In the field of antenna-based communication systems, there is an ongoing effort to provide ever-greater amounts of communication bandwidth to selected coverage areas. In this regard, existing communication systems often employ large antenna farms which may include multiple fixed antenna beams that are physically steered by reflector gimbals. Unfortunately, such systems can provide limited flexibility in directing the fixed antenna beams to desired coverage areas.
Other systems employ beam shaping techniques to optimize beam coverage over particular regions while minimizing beam emissions elsewhere. In one approach, analog beamforming techniques may be used in phased array antenna systems having limited numbers of antenna beams with high bandwidth provided by each beam. Other approaches may employ digital beamforming at each transmit or receive element of a phased array antenna system, thereby requiring numerous A/D and D/A converters and significant digital processing capacity.

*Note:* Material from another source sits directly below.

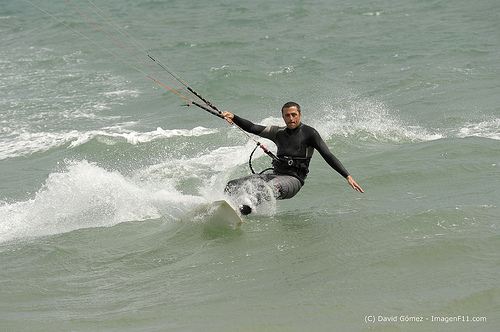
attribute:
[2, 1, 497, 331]
water — green, transparent, clear, not dirt, large, wet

In the case of analog beamforming, traditional phased array designs often focus on the integration of active electronics in a high density, low cost manner. However, such designs generally do not optimize cost and performance with regard to other considerations such as radiation shielding and thermal transport.
As set forth above, these various prior approaches fail to provide a desirable degree of end-to-end system design flexibility at moderate cost. Accordingly, there is a need for an improved approach to phased array antenna beamforming that provides a high degree of flexibility without excessive cost.